Classification of spatial dynamics of a vector–host epidemic model in advective heterogeneous environment

In this paper, we propose and analyze a reaction–diffusion vector–host disease model with advection effect in an one-dimensional domain. We introduce the basic reproduction number (BRN) ${\Re }_0$ and establish the threshold dynamics of the model in terms of ${\Re }_0$. When there are no advection terms, we revisit the asymptotic behavior of ${\Re }_0$ w.r.t. diffusion rate and the monotonicity of ${\Re }_0$ under certain conditions.
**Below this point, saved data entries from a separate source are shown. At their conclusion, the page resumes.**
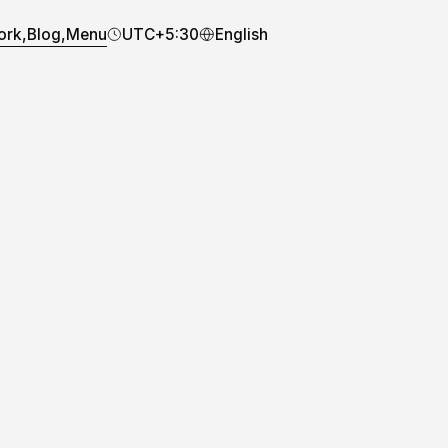
ork,
Blog,
Menu
UTC+5:30
English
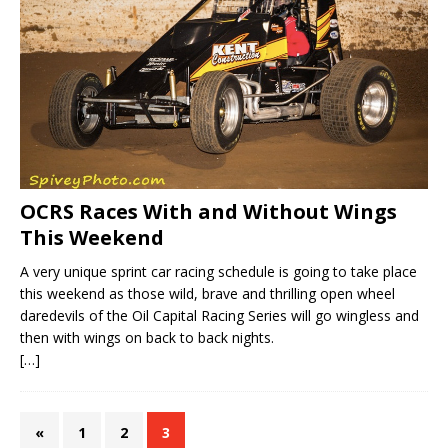
OCRS Races With and Without Wings
This Weekend
A very unique sprint car racing schedule is going to take place
this weekend as those wild, brave and thrilling open wheel
daredevils of the Oil Capital Racing Series will go wingless and
then with wings on back to back nights.
[…]
«
1
2
3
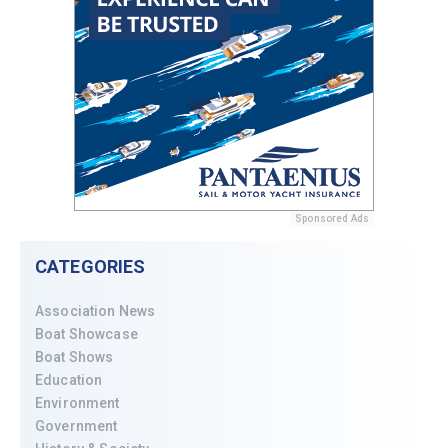
Sponsored Ads
CATEGORIES
Association News
Boat Showcase
Boat Shows
Education
Environment
Government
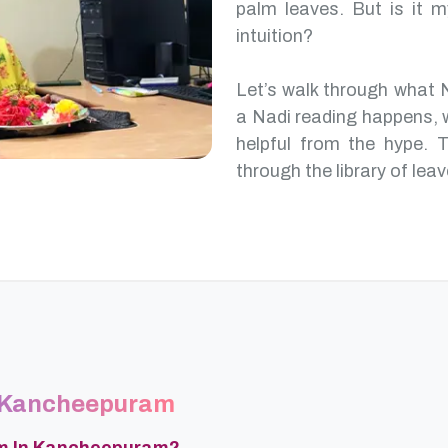
palm leaves. But is it m
intuition?
Let’s walk through what
a Nadi reading happens, 
helpful from the hype. T
through the library of leav
n Kancheepuram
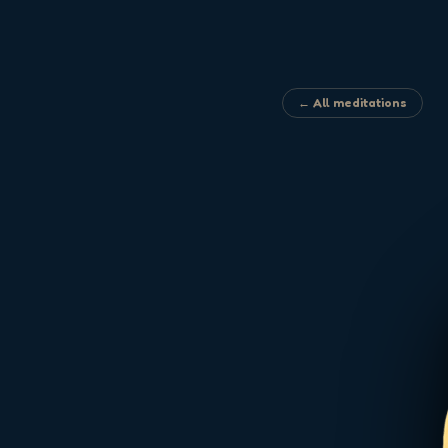
← All meditations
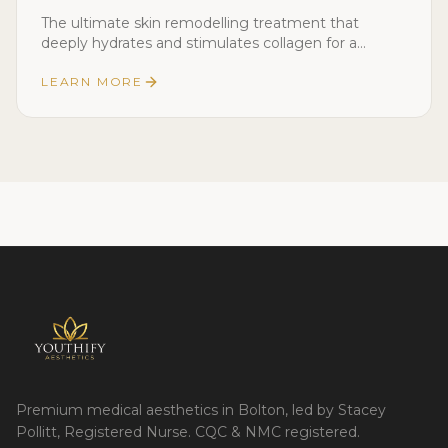
The ultimate skin remodelling treatment that
deeply hydrates and stimulates collagen for a
youthful, glowing complexion.
LEARN MORE
Premium medical aesthetics in Bolton, led by Stacey
Pollitt, Registered Nurse. CQC & NMC registered.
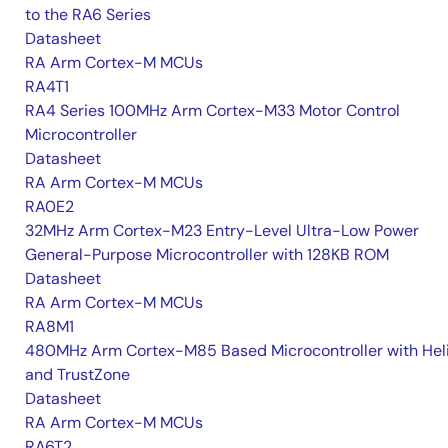
to the RA6 Series
Datasheet
RA Arm Cortex-M MCUs
RA4T1
RA4 Series 100MHz Arm Cortex-M33 Motor Control
Microcontroller
Datasheet
RA Arm Cortex-M MCUs
RA0E2
32MHz Arm Cortex-M23 Entry-Level Ultra-Low Power
General-Purpose Microcontroller with 128KB ROM
Datasheet
RA Arm Cortex-M MCUs
RA8M1
480MHz Arm Cortex-M85 Based Microcontroller with He
and TrustZone
Datasheet
RA Arm Cortex-M MCUs
RA6T2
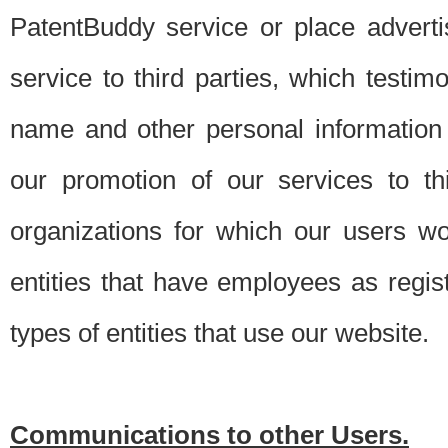
PatentBuddy service or place advert
service to third parties, which testi
name and other personal information 
our promotion of our services to t
organizations for which our users w
entities that have employees as regi
types of entities that use our website.
Communications to other Users.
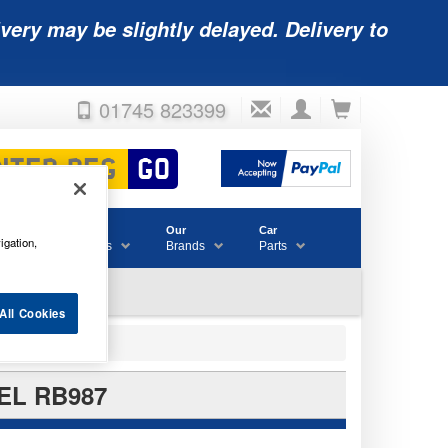
very may be slightly delayed. Delivery to
01745 823399
Accessories
Our
Car
igation,
& Consumables
Brands
Parts
All Cookies
EL RB987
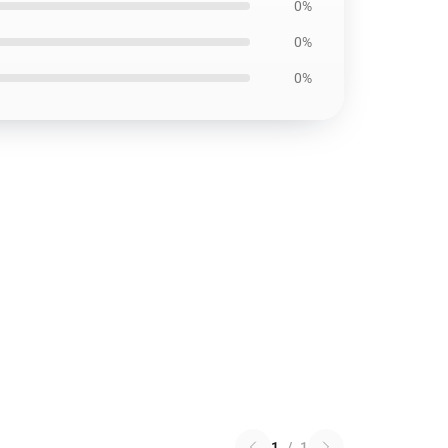
0%
0%
0%
1
/
1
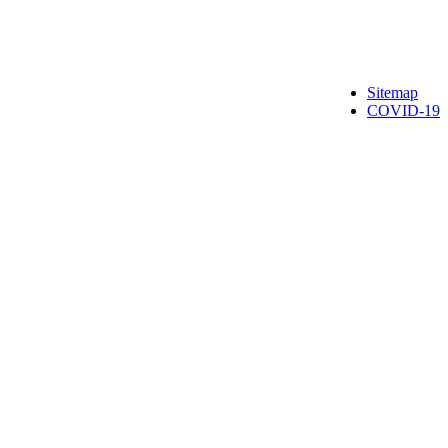
Sitemap
COVID-19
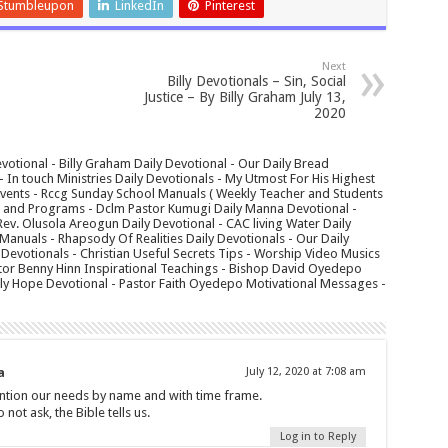
Stumbleupon
LinkedIn
Pinterest
Next
Billy Devotionals – Sin, Social
Justice – By Billy Graham July 13,
2020
votional - Billy Graham Daily Devotional - Our Daily Bread
In touch Ministries Daily Devotionals - My Utmost For His Highest
 Events - Rccg Sunday School Manuals ( Weekly Teacher and Students
s and Programs - Dclm Pastor Kumugi Daily Manna Devotional -
Rev. Olusola Areogun Daily Devotional - CAC living Water Daily
anuals - Rhapsody Of Realities Daily Devotionals - Our Daily
 Devotionals - Christian Useful Secrets Tips - Worship Video Musics
tor Benny Hinn Inspirational Teachings - Bishop David Oyedepo
aily Hope Devotional - Pastor Faith Oyedepo Motivational Messages -
a
July 12, 2020 at 7:08 am
ntion our needs by name and with time frame.
ot ask, the Bible tells us.
Log in to Reply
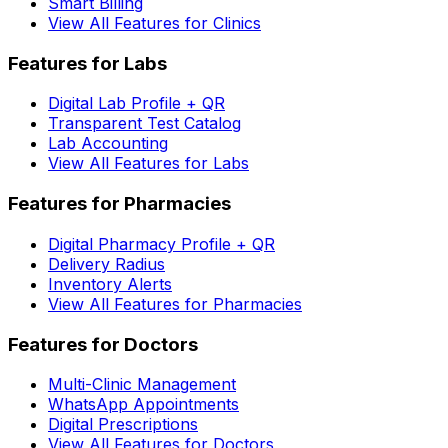
Smart Billing
View All Features for Clinics
Features for Labs
Digital Lab Profile + QR
Transparent Test Catalog
Lab Accounting
View All Features for Labs
Features for Pharmacies
Digital Pharmacy Profile + QR
Delivery Radius
Inventory Alerts
View All Features for Pharmacies
Features for Doctors
Multi-Clinic Management
WhatsApp Appointments
Digital Prescriptions
View All Features for Doctors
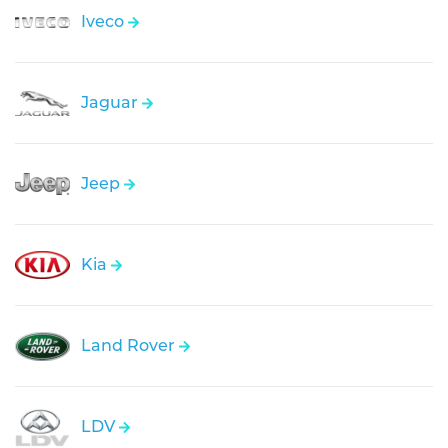
Iveco
Jaguar
Jeep
Kia
Land Rover
LDV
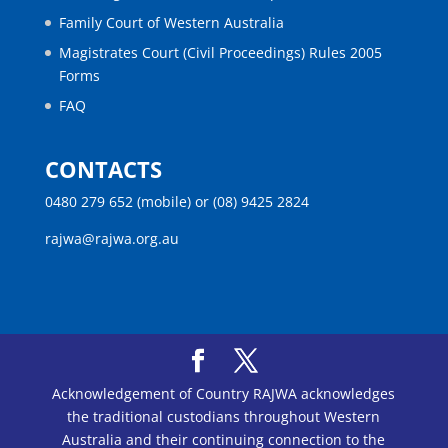
Family Court of Western Australia
Magistrates Court (Civil Proceedings) Rules 2005
Forms
FAQ
CONTACTS
0480 279 652 (mobile) or (08) 9425 2824
rajwa@rajwa.org.au
Acknowledgement of Country RAJWA acknowledges
the traditional custodians throughout Western
Australia and their continuing connection to the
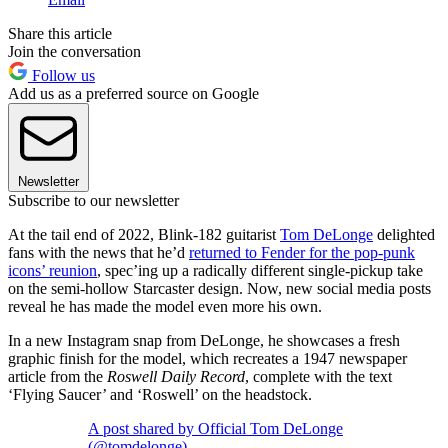
Share this article
Join the conversation
Follow us
Add us as a preferred source on Google
Newsletter
Subscribe to our newsletter
At the tail end of 2022, Blink-182 guitarist
Tom DeLonge
delighted
fans with the news that he’d
returned to Fender for the pop-punk
icons’ reunion
, spec’ing up a radically different single-pickup take
on the semi-hollow Starcaster design. Now, new social media posts
reveal he has made the model even more his own.
In a new Instagram snap from DeLonge, he showcases a fresh
graphic finish for the model, which recreates a 1947 newspaper
article from the
Roswell Daily Record
, complete with the text
‘Flying Saucer’ and ‘Roswell’ on the headstock.
A post shared by Official Tom DeLonge
(@tomdelonge)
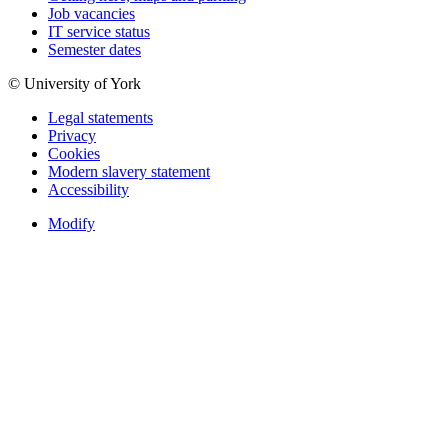
Job vacancies
IT service status
Semester dates
© University of York
Legal statements
Privacy
Cookies
Modern slavery statement
Accessibility
Modify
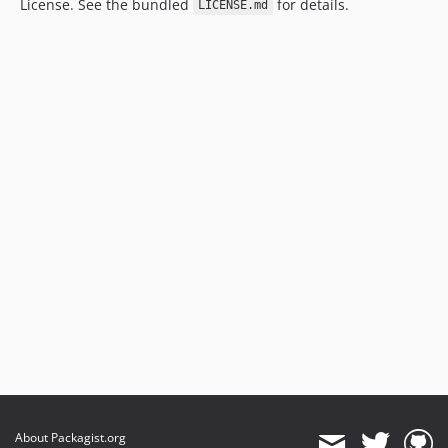
License. See the bundled
for details.
LICENSE.md
About Packagist.org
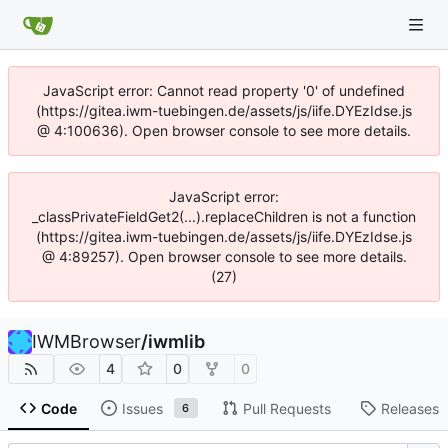
JavaScript error: Cannot read property '0' of undefined
(https://gitea.iwm-tuebingen.de/assets/js/iife.DYEzIdse.js
@ 4:100636). Open browser console to see more details.
JavaScript error:
_classPrivateFieldGet2(...).replaceChildren is not a function
(https://gitea.iwm-tuebingen.de/assets/js/iife.DYEzIdse.js
@ 4:89257). Open browser console to see more details.
(27)
IWMBrowser
/
iwmlib
4
0
0
Code
Issues
Pull Requests
Releases
6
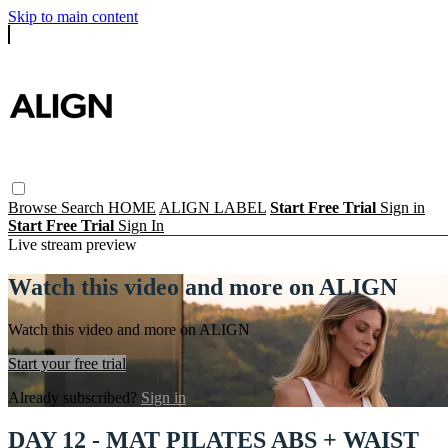
Skip to main content
Browse
Search
HOME
ALIGN LABEL
Start Free Trial
Sign in
Start Free Trial
Sign In
Live stream preview
Watch this video and more on ALIGN
Watch this video and more on ALIGN
Start your free trial
Already subscribed?
Sign in
DAY 12 - MAT PILATES ABS + WAIST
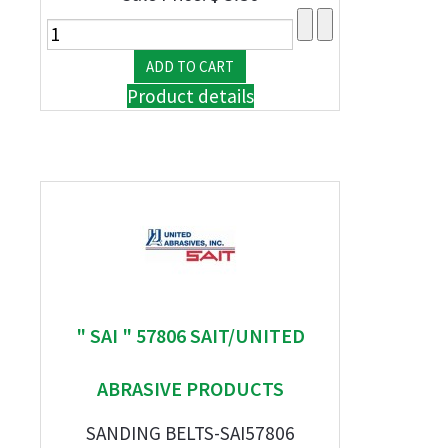
Product details
" SAI " 57806 SAIT/UNITED
ABRASIVE PRODUCTS
SANDING BELTS-SAI57806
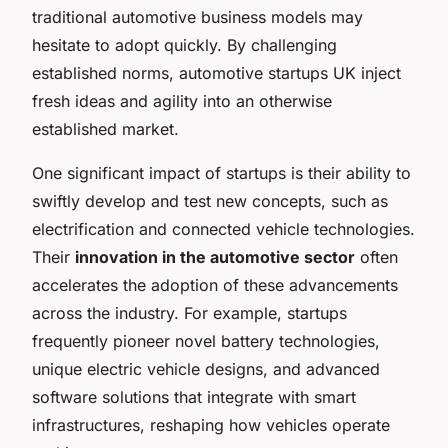
traditional automotive business models may
hesitate to adopt quickly. By challenging
established norms, automotive startups UK inject
fresh ideas and agility into an otherwise
established market.
One significant impact of startups is their ability to
swiftly develop and test new concepts, such as
electrification and connected vehicle technologies.
Their
innovation in the automotive sector
often
accelerates the adoption of these advancements
across the industry. For example, startups
frequently pioneer novel battery technologies,
unique electric vehicle designs, and advanced
software solutions that integrate with smart
infrastructures, reshaping how vehicles operate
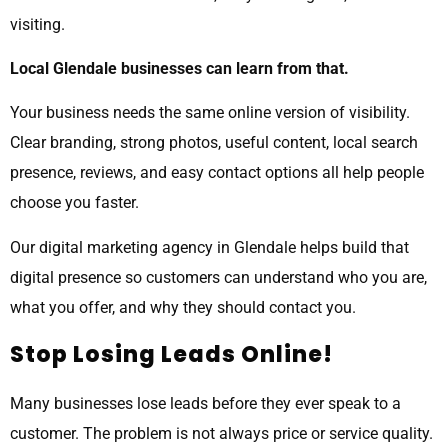
visiting.
Local Glendale businesses can learn from that.
Your business needs the same online version of visibility.
Clear branding, strong photos, useful content, local search
presence, reviews, and easy contact options all help people
choose you faster.
Our digital marketing agency in Glendale helps build that
digital presence so customers can understand who you are,
what you offer, and why they should contact you.
Stop Losing Leads Online!
Many businesses lose leads before they ever speak to a
customer. The problem is not always price or service quality.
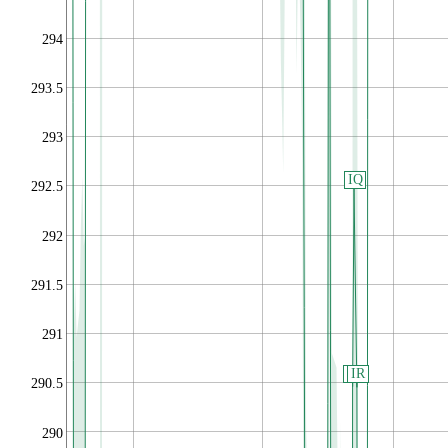
294
293.5
293
IQ
292.5
292
291.5
291
IP
IR
290.5
290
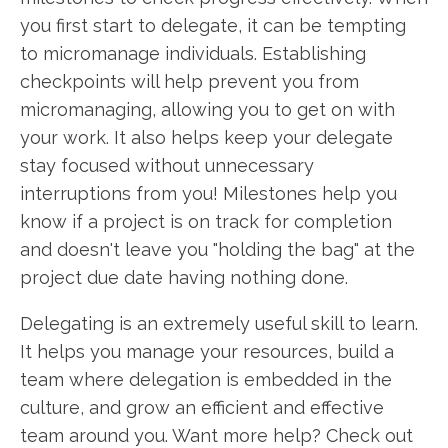
you first start to delegate, it can be tempting
to micromanage individuals. Establishing
checkpoints will help prevent you from
micromanaging, allowing you to get on with
your work. It also helps keep your delegate
stay focused without unnecessary
interruptions from you! Milestones help you
know if a project is on track for completion
and doesn't leave you "holding the bag" at the
project due date having nothing done.
Delegating is an extremely useful skill to learn.
It helps you manage your resources, build a
team where delegation is embedded in the
culture, and grow an efficient and effective
team around you. Want more help? Check out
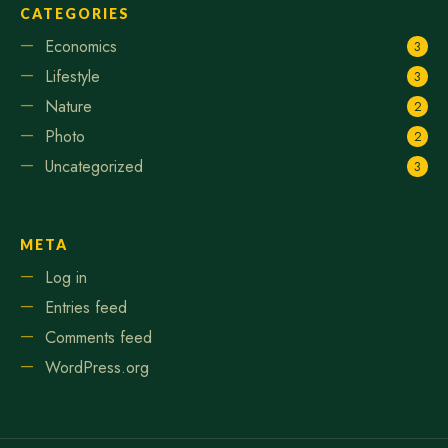
CATEGORIES
Economics
3
Lifestyle
3
Nature
2
Photo
2
Uncategorized
3
META
Log in
Entries feed
Comments feed
WordPress.org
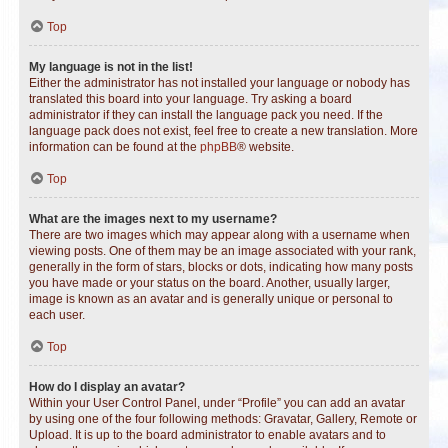
Top
My language is not in the list!
Either the administrator has not installed your language or nobody has
translated this board into your language. Try asking a board
administrator if they can install the language pack you need. If the
language pack does not exist, feel free to create a new translation. More
information can be found at the
phpBB
® website.
Top
What are the images next to my username?
There are two images which may appear along with a username when
viewing posts. One of them may be an image associated with your rank,
generally in the form of stars, blocks or dots, indicating how many posts
you have made or your status on the board. Another, usually larger,
image is known as an avatar and is generally unique or personal to
each user.
Top
How do I display an avatar?
Within your User Control Panel, under “Profile” you can add an avatar
by using one of the four following methods: Gravatar, Gallery, Remote or
Upload. It is up to the board administrator to enable avatars and to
Furthermore, we obtain the asymptotic behavior of ${\Re }_0$ under the influence of advection effects. Our results indicate that when the advection rate is large enough relative to the diffusion rate, ${\Re }_0$ tends to be the value of local basic reproduction number (LBRN) at the downstream end, which enriches the asymptotic behavior results of the BRN in nonadvection heterogeneous environments. In addition, we explore the level set classification of ${\Re }_0$, that is, there exists a unique critical surface indicating that the disease-free equilibrium is globally asymptotically stable on one side of the surface, while it is unstable on the other side. Our results also reveal that the aggregation phenomenon will occur, namely, when the ratio of advection rate to diffusion rate is large enough, infected individuals will gather at the downstream end.